Another story from BTF (before the fires) – which seems so long ago, and yet should not be forgotten: a hit and run of four cyclists, that looked to be intentional. Fortunately a motorcyclist had video rolling, the contents of which led to the arrest of a suspect. The motorcyclist was also able to quickly mobilize first responders from a nearby fire station.
This particular stretch of road is popular with cyclists, in fact the four who were hit were on a charity benefit ride. I often ride this road myself, so, although I was miles away at the time, it was disconcerting to hear the news. Making it even closer to home, it turned out the suspect also works at MMWD. We are in different work groups, and I’d never spoken with him, but had seen him in passing, in fact may have even said, “hello.” I had parked in the same parking lot as that pickup truck. (shiver)
Which, even folks who do horrible things – well, many of them anyway – work somewhere, so why not where I work, right? (And on the other hand there are co-workers like RJ, who went to see if his grandpa was OK/evacuated during the fires, found out his grandpa had been taken, but a bunch of other folks hadn’t, and proceeded to help at least 70 people get out.) Anyway, back to the hit and run. Why is that so weird that the suspect would work at the same place I do? I guess it’s that HOW THE WORLD WORKS thing again. In my world, I don’t hit people with my vehicle. Since that’s normal and right to me, I just figure it’s the same for everyone, especially those I cross paths with or might work at the same company.

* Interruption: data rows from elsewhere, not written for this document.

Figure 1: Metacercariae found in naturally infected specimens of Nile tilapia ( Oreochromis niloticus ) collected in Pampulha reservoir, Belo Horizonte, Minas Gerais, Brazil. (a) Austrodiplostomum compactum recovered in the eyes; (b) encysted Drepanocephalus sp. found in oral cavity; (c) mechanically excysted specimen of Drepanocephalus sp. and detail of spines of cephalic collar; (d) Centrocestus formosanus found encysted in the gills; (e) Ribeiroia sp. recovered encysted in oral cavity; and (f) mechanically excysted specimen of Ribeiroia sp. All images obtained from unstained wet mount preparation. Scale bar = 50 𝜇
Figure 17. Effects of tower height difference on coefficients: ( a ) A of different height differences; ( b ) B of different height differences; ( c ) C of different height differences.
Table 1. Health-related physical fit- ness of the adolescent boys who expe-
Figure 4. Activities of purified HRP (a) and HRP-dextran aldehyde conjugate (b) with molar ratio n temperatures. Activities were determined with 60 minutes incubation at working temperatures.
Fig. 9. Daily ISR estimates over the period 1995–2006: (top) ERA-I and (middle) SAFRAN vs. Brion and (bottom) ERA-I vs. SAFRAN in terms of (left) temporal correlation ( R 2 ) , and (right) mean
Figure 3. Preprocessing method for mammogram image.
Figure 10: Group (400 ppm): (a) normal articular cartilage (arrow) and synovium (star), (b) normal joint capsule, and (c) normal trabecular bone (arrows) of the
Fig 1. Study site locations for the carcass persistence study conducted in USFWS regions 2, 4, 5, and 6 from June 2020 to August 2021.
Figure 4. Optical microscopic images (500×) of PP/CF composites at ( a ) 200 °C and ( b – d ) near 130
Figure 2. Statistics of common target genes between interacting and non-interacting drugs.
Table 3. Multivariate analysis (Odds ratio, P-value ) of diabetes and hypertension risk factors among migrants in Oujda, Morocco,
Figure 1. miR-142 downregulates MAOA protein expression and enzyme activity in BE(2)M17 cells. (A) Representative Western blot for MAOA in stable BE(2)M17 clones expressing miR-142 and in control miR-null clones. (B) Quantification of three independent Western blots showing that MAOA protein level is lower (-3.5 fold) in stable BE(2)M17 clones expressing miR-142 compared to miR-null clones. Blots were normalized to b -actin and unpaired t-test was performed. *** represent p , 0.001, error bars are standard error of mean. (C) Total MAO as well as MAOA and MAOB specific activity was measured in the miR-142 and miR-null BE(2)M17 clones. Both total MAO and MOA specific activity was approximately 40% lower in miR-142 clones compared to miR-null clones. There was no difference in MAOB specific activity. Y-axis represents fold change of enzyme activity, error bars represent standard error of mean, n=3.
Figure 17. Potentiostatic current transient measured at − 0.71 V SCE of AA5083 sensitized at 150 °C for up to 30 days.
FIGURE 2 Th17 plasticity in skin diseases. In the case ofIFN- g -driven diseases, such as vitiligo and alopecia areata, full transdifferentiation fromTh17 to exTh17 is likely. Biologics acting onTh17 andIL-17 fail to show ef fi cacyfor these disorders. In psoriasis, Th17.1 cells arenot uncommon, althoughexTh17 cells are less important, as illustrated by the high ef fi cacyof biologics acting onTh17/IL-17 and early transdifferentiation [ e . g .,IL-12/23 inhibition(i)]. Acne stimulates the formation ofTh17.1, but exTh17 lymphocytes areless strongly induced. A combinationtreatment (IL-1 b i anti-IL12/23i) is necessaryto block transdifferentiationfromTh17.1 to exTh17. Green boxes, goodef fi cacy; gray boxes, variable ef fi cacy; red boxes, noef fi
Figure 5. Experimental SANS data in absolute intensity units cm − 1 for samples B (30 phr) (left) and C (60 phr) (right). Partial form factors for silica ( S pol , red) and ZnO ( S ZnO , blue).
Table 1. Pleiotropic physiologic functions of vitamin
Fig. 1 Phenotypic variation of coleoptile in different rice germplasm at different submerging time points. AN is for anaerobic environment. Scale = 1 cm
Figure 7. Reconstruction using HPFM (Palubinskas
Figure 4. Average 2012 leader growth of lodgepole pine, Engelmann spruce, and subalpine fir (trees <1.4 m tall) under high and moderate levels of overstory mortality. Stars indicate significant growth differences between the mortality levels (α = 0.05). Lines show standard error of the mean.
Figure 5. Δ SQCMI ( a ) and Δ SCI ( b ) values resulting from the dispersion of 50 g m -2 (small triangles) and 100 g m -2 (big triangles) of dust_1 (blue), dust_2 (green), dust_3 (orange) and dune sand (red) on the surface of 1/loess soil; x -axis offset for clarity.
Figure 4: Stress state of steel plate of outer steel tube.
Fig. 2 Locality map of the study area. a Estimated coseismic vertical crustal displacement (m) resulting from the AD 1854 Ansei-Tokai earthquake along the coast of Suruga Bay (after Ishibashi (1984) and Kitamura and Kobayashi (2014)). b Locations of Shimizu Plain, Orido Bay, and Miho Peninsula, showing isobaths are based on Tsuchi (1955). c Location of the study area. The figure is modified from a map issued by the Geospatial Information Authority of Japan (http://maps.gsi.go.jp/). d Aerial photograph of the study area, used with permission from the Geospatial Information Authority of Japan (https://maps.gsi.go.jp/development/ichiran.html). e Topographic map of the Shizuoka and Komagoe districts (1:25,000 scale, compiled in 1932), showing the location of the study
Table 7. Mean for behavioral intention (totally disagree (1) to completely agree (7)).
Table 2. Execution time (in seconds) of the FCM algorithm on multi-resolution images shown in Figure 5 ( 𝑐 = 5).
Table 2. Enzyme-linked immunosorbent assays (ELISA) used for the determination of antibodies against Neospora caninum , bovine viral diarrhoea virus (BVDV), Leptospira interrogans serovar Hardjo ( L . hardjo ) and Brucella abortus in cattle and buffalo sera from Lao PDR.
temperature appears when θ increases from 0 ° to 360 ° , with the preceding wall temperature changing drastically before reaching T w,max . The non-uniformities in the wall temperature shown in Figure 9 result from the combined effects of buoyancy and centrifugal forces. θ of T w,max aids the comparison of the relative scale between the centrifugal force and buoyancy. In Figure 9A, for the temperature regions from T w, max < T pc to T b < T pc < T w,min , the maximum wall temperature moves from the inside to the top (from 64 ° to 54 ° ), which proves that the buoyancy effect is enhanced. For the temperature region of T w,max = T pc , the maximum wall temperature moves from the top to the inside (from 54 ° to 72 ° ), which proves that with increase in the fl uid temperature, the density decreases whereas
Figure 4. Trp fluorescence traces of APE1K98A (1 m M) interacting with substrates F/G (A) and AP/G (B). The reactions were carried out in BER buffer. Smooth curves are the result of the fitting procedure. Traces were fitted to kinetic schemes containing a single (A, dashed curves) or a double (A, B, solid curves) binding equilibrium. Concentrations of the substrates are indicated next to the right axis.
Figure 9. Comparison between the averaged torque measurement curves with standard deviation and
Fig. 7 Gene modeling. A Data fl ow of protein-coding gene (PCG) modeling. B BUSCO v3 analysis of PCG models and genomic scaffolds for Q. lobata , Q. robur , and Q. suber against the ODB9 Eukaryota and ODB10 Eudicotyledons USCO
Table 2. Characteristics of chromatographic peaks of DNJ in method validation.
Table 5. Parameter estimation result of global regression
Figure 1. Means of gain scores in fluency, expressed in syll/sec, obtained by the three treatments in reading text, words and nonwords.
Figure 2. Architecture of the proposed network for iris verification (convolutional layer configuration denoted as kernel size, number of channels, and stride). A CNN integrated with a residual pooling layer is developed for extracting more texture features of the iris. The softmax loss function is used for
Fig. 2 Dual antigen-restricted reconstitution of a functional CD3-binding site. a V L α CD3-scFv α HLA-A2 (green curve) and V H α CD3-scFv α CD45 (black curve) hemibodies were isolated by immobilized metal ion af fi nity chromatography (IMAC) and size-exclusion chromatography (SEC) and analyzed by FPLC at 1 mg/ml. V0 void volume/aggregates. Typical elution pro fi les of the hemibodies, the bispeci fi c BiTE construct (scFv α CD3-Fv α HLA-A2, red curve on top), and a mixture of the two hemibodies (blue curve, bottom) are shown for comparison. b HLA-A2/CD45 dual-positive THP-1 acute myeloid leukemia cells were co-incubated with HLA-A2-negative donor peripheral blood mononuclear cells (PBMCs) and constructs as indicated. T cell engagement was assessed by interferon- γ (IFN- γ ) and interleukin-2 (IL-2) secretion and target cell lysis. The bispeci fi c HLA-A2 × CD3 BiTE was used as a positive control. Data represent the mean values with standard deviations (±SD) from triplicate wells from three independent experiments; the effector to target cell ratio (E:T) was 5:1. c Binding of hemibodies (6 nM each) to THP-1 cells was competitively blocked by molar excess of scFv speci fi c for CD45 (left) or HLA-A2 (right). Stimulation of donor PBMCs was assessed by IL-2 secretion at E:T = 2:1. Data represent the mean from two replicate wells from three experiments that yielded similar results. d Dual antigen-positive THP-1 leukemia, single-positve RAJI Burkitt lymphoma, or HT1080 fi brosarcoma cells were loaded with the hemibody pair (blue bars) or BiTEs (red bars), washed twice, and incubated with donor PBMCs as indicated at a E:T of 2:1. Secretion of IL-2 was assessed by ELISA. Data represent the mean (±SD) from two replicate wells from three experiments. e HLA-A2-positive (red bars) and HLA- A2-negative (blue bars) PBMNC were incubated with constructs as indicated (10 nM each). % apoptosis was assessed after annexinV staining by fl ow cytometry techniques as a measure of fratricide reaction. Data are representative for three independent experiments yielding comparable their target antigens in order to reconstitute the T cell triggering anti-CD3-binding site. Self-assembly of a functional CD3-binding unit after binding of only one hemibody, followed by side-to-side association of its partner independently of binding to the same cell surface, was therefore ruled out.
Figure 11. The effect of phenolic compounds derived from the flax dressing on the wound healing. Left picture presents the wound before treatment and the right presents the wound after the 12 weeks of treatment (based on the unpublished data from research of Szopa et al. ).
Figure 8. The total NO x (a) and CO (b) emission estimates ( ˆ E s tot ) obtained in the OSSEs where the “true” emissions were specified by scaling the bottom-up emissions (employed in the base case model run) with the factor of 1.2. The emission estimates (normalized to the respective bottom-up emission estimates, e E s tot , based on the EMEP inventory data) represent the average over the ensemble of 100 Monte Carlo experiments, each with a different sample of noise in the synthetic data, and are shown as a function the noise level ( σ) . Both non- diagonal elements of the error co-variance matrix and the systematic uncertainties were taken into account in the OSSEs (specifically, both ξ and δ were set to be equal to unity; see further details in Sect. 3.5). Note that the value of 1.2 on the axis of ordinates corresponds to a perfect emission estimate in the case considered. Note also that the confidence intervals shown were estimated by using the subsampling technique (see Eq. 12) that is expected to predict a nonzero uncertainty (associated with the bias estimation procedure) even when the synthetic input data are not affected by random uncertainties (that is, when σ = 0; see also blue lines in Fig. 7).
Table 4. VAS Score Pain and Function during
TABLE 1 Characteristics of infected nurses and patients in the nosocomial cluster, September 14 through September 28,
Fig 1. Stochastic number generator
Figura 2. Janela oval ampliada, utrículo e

So there’s that. And then there’s the response of my cycling friends. Yes, it is both upsetting and infuriating – four people were needlessly, senselessly hurt, one of them very seriously. But the pitchforks and torches were out – crucify him, hang him high… and yes, part of me feels that same way. But. In no way am I saying that what he did is OK or there is anything that would justify his behavior, BUT at some level he is still a human being. He went to high school with my bosses’ kids, for crissakes, and, at least at that time, seemed like a nice enough kid. Maybe that was an illusion, who knows. Or maybe something or things have gone horribly wrong since then that sent him off the rails to where hurting others felt like something that would dull his pain. I don’t know. But in some ways, at least at some point in his life he was not THAT different from any of us. Or maybe I’m delusional or naive, who knows. But to keep some sense of how the world should be, I have to believe that.
I know, none of US would hit people with our car. Again, I am not making any excuses for him, not giving some exception because he happens to work at the same place I do – he needs to be held fully accountable for his actions, and I hope he is able to sort out whatever has sent him off in the deep end. I know some will say he’s voted himself off the island by his actions, but I hope that we are able to hold some space for his humanity – as deeply flawed as it currently seems to be – for if we cannot, we lose some of our own.